W tym roku w naszym regionie otworzyło się kilkadziesiąt nowych lokali. O najciekawszych kulinarnych debiutach informowaliśmy na bieżąco. Niektóre lokale, chociaż zapowiadały się obiecująco, nie utrzymały się na rynku dłużej, niż kilka miesięcy.
Wyparowane
Bistro Wyparowane przy ul. Mariackiej w Katowicach otworzyło się w miejscu, gdzie wcześniej działał lokal Longman. Było to dzieło właścicieli trzech food trucków - Pożarcia, Fit Fat Foodtruck i Conrete Jungle Meal.
Plany były ambitne, trójka kucharzy postanowiła, że zaproponuje katowiczanom specjały inspirowane dalekowschodnim smakiem.
Ich główną propozycją były ręcznie robione pierożki dim sum, przyrządzane na parze w bambusowych parownikach. Goście mogli wybrać pierożki w czterech wersjach. Pierwsza to wołowina, kolendra i imbir, druga jest z wieprzowiną, krewetkami i sosem ostrygowym. Do wyboru był jeszcze kurczak na ostro z porem, ale pomyślano także o wegetarianach.

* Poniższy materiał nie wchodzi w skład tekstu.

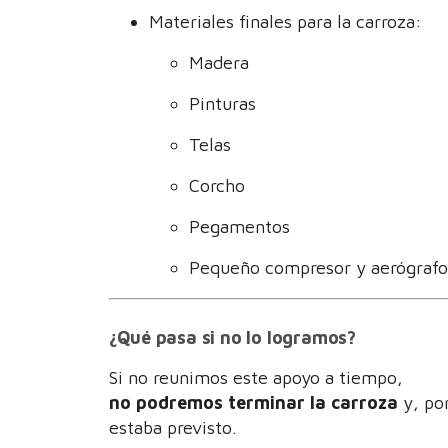
Materiales finales para la carroza:
Madera
Pinturas
Telas
Corcho
Pegamentos
Pequeño compresor y aerógrafo
¿Qué pasa si no lo logramos?
Si no reunimos este apoyo a tiempo,
no podremos terminar la carroza
y, po
estaba previsto.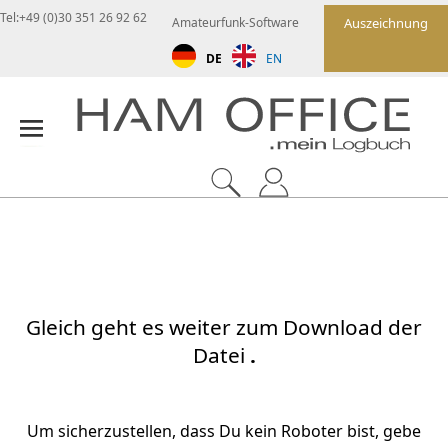
Tel:+49 (0)30 351 26 92 62
Amateurfunk-Software
Auszeichnung
DE
EN
Gleich geht es weiter zum Download der
Datei
.
Um sicherzustellen, dass Du kein Roboter bist, gebe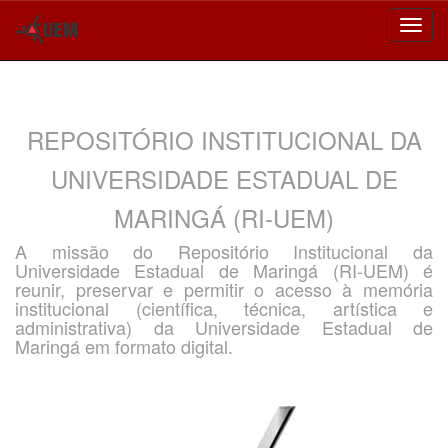
Skip
navigation
REPOSITÓRIO INSTITUCIONAL DA
UNIVERSIDADE ESTADUAL DE
MARINGÁ (RI-UEM)
A missão do Repositório Institucional da
Universidade Estadual de Maringá (RI-UEM) é
reunir, preservar e permitir o acesso à memória
institucional (científica, técnica, artística e
administrativa) da Universidade Estadual de
Maringá em formato digital.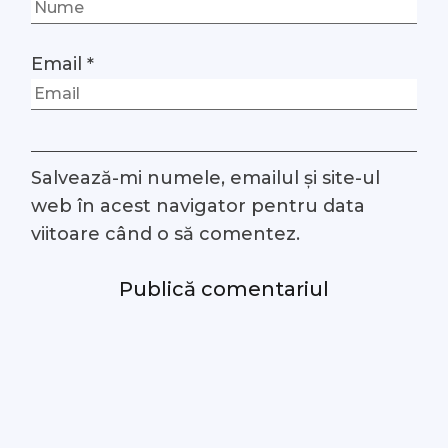
Email
*
Salvează-mi numele, emailul și site-ul
web în acest navigator pentru data
viitoare când o să comentez.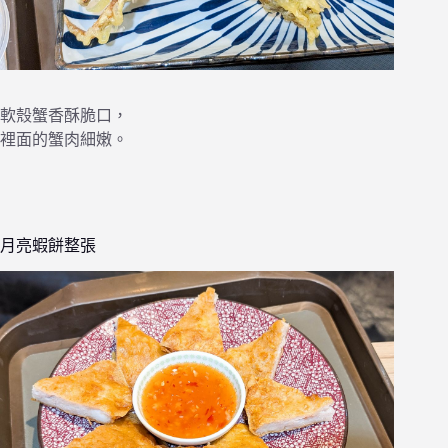
軟殼蟹香酥脆口，
裡面的蟹肉細嫩。
月亮蝦餅整張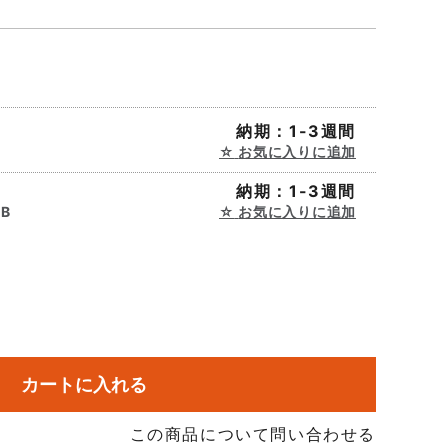
納期：1-3週間
B
お気に入りに追加
納期：1-3週間
SB
お気に入りに追加
カートに入れる
この商品について問い合わせる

Dla nich serwowano bezmięsne pierożki z czerwoną soczewicą, czosnkiem i świeżym szpinakiem. 6 sztuk kosztowało 10 zł, a 10 sztuk - 15 zł.
W menu bistro Wyparowane znalazły się też zupy, m.in. ramen.
Niestety, mimo pozytywnych opinii, Wyparowane szybko wyparowało z Mariackiej.